It is obvious to me that many are feeling concern about the recent steep slide in the stock market. The market has now corrected over 10% from its recent high resulting in a very volatile week for investors, bringing some memories not felt since 2008. In times of increased volatility such as this, it’s important to revisit some points that are key to a successful investment strategy and a list of things that you can do now to improve investment results.
Here are Seven Things that you can do now:
Take a deep breath and …. DO NOTHING. Stick to your plan. The really smart people aren’t doing anything now; their strategies portfolios are already ready for the possibility of a market downturn. This is NOT the time to panic and get out of the equity market. Market-timers become obsessed with the market – which is a waste of time and produces needless anxiety for no long-term gain. Market crashes are normal. Volatility in markets is normal. Volatility is the price a market investor pays for the possibility of a return greater than the 1% return a safe and secure savings account will earn.
Enjoy your life and take care of yourself. Focus on the things that make your life really RICH – your family, your friends and the things you love to do and on the things you can control. You can’t control macroeconomic factors in the world.
Keep dollar-cost averaging into the stock market. Especially for younger people, this is the time to be buying stocks on a regular basis – not trying to time the ups and the downs. Keep on your rebalancing schedule. When stocks are dropping, it’s hard to invest new money into the market. But doing so can give you some of the best deals you’ll ever get. Those who did so during the 2009 market swoon were richly rewarded in the ensuing months and years. The big moves happen during the darkest days. Since 1928, missing just the 20 best market days cuts total returns in half. Moreover, every one of those best days occurred during periods of market chaos — all within days of some of the market’s worst sessions.
Make sure that your emergency fund is adequate.
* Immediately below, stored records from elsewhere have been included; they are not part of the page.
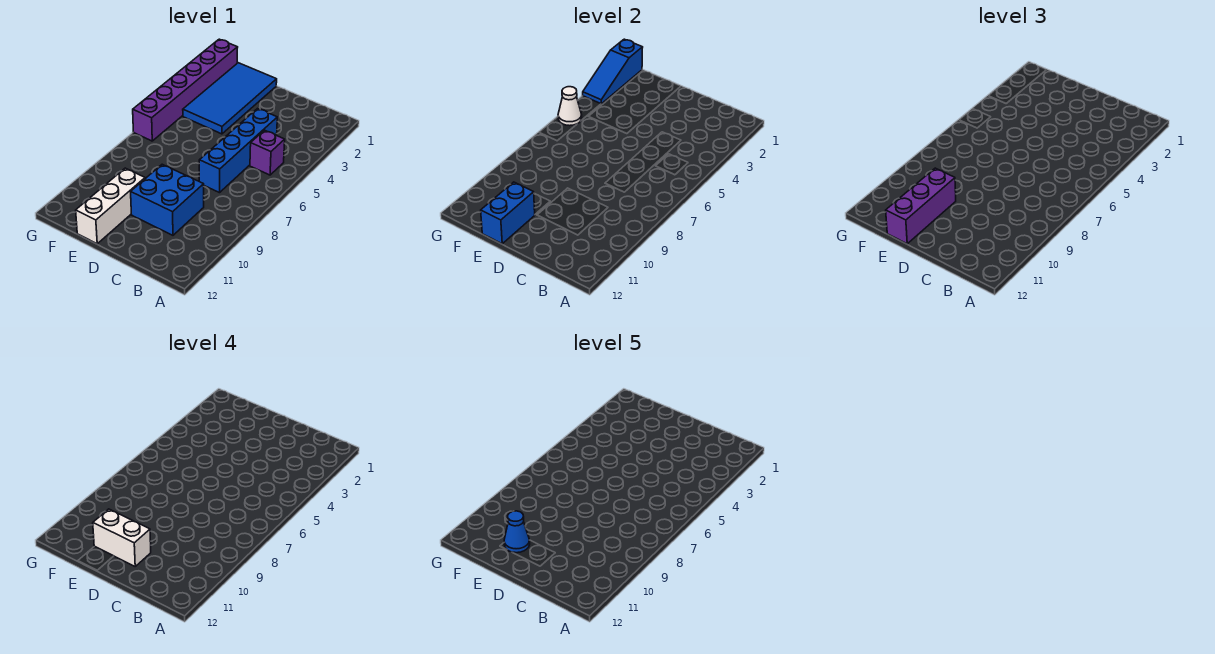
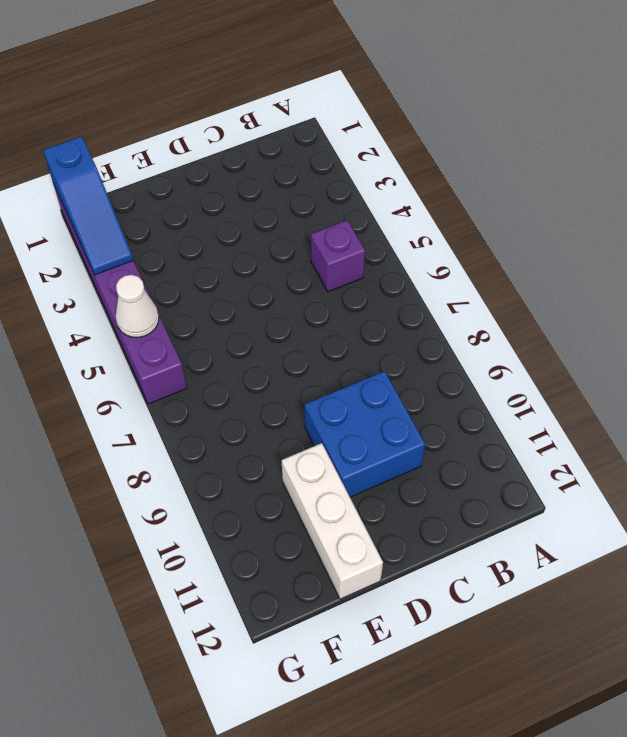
none -> blue 1x4 brick [199,108,277,193]
none -> blue 2x4 tile [183,63,277,134]
none -> blue 1x2 brick [481,182,535,244]

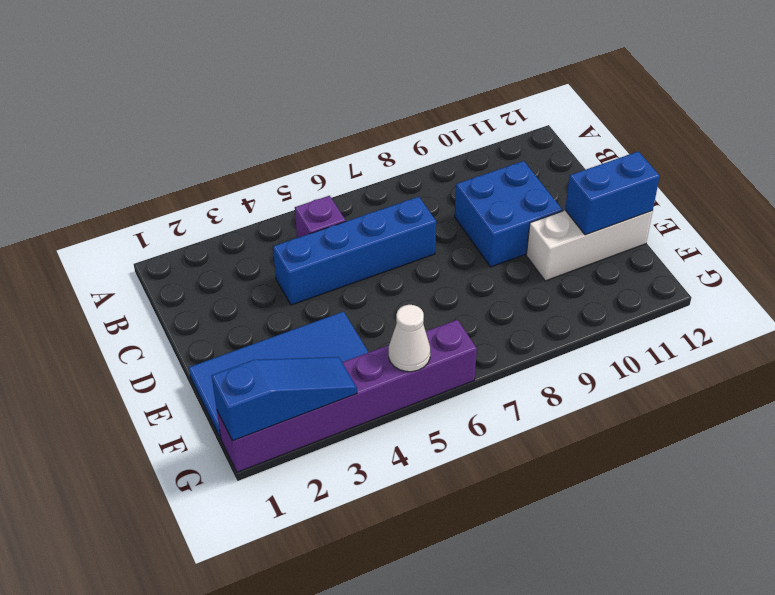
none -> purple 1x3 brick [886,168,956,244]
none -> white 1x2 brick [93,509,151,566]
none -> blue 1x1 cone [504,511,530,553]

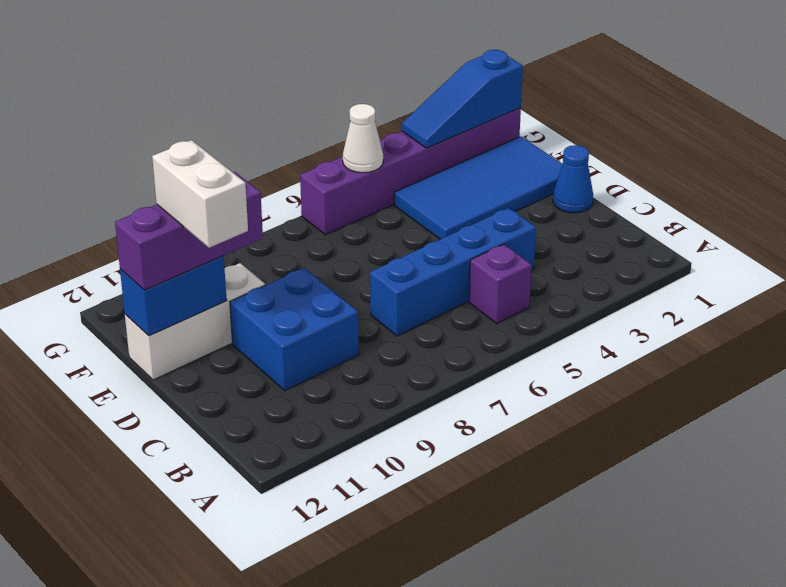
blue 1x1 cone [553,145,593,213] -> blue 1x1 cone moved to [504,511,530,553]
Having sufficient emergency funds is critical to keep you from having to liquidate stocks after they’ve dropped. Having enough set aside for three to six months of expenses gives you a cushion against what may happen to your job and your portfolio.
Remember the Bad Times: Sounds odd, doesn’t it? Who wants to recall the fears of 2008 and early 2009? But, it is important to remember that those who held on came through far better than those who panicked and fled the markets. The market always carries a positive expected return. You don’t always get it, but it is always there. You cannot obtain the positive expected outcome of the market unless you are in the market—buying, holding, bearing and rebalancing risk. We know the drill, we have suffered extreme volatility in the past, and we have endured.
Remember Your Time Horizon: The best time to be in the market is when you have the money and the best time to be out of the market is when you need the money. If you need the money right now, the stock market is not the right place for you. But, if you have a time horizon of four or more years, you can withstand some volatility to increase your risk-adjusted returns.
Return to these basics:
1. Live within your income 2. Have appropriate emergency funds 3. Have NO consumer debt 4. Live in a house that you can afford 5. Minimize your tax bill to the degree that you are allowed. 6. Be globally invested to minimize risk 7. Carefully select an equity to fixed income ratio for your portfolio that is appropriate for your life situation – and then stick to that mix.